I’d say a “like” isn’t worth much at all, yet companies strive to amass millions of them on Facebook every day. It’s no surprise Facebook changed its users connection with brands from being a “fan” to a “like.” Obviously, more people like stuff than would call themselves a fan.

For example, I’m personally not a huge fan of Pepsi, but if you asked me if I liked to have one on a hot day, I’d say yes. With more people willing to like stuff, Facebook greatly increases its reach and surface value to brands.

So, if more people are willing to like stuff, then what’s the value of that like? It’s going to differ from person to person, but I’m going to go out on a limb and say it’s pretty low, especially with the enticing offers, promotions and flashy custom Facebook tabs companies are teasing users with these days.

Regardless of a Facebook like’s worth, the reality is, as a brand, you’re capturing that user.

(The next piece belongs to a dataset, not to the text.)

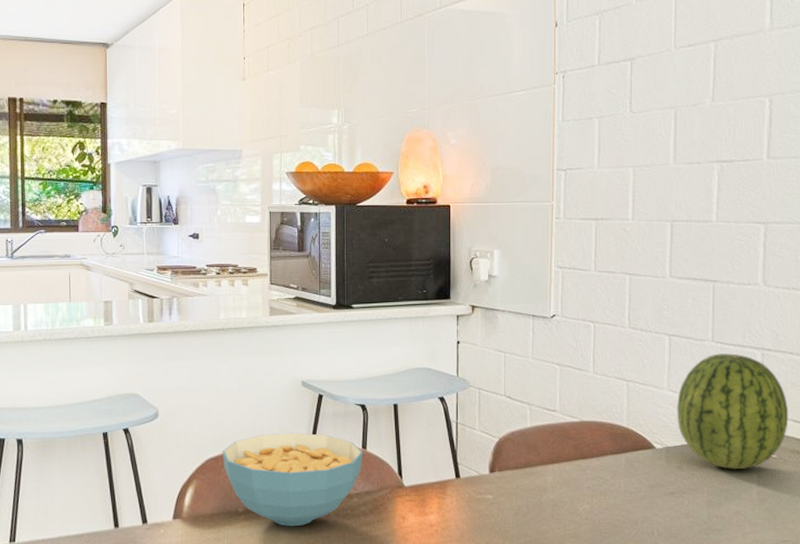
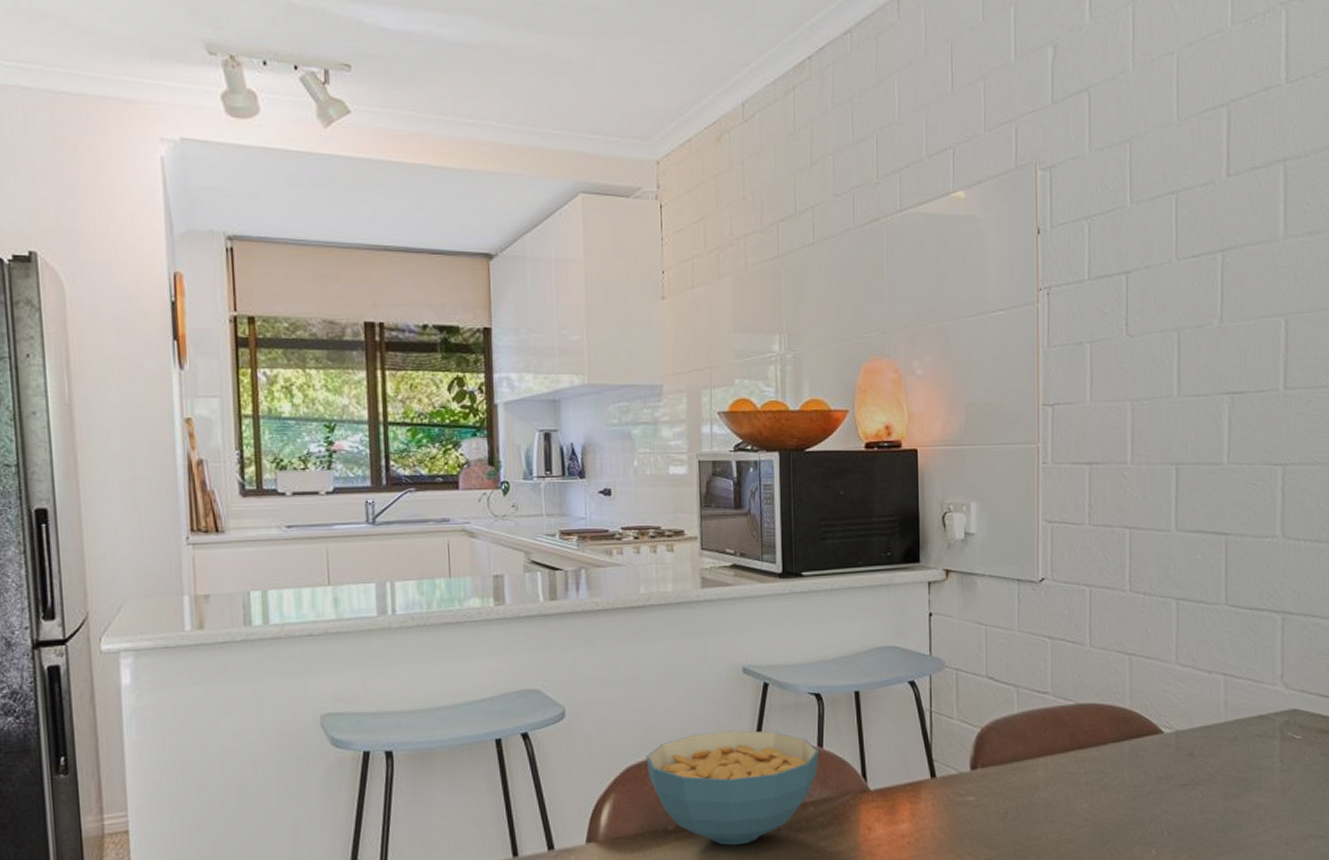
fruit: present [676,352,789,470] -> none [1186,617,1314,755]

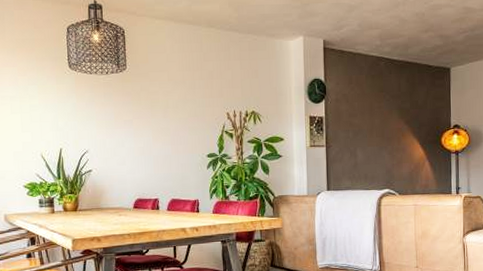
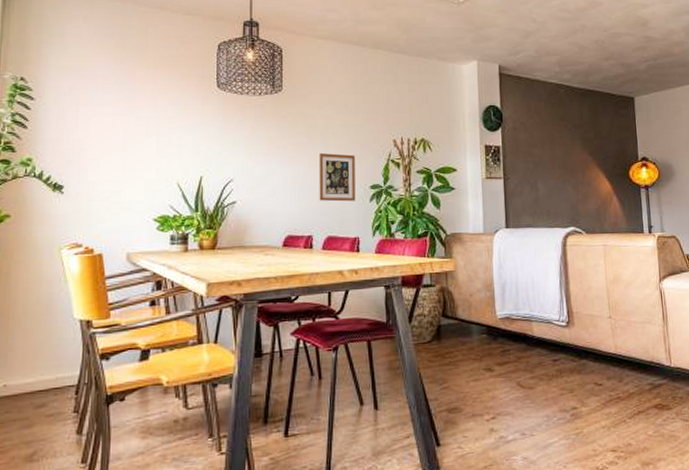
picture frame: none [161,126,195,169] -> present [318,153,356,202]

Unlike a website, where visitors are simply a number in your Google Analytic’s report, on Facebook that visitor has now agreed, whether they know it or not, to be presented with notifications via Facebook’s news feed. While statements being posted to a user’s feed aren’t overtly aggressive, such as flashy banner ads and animations, it’s the fact that they’re posted in an environment where the person can easily consume or even re-post it to their friends that adds value.

As a brand using Facebook, it’s important to understand that while a like might not be worth a ton to a user, it can be worth a ton to the brand. Past all the flashy tabs and promotions, by creating compelling content and listening to these consumers, brands can learn a lot about how consumers act, react and even buy. Not to mention the value the platform brings in creating brand advocates and loyalists, who can then reach out to their networks and help you market.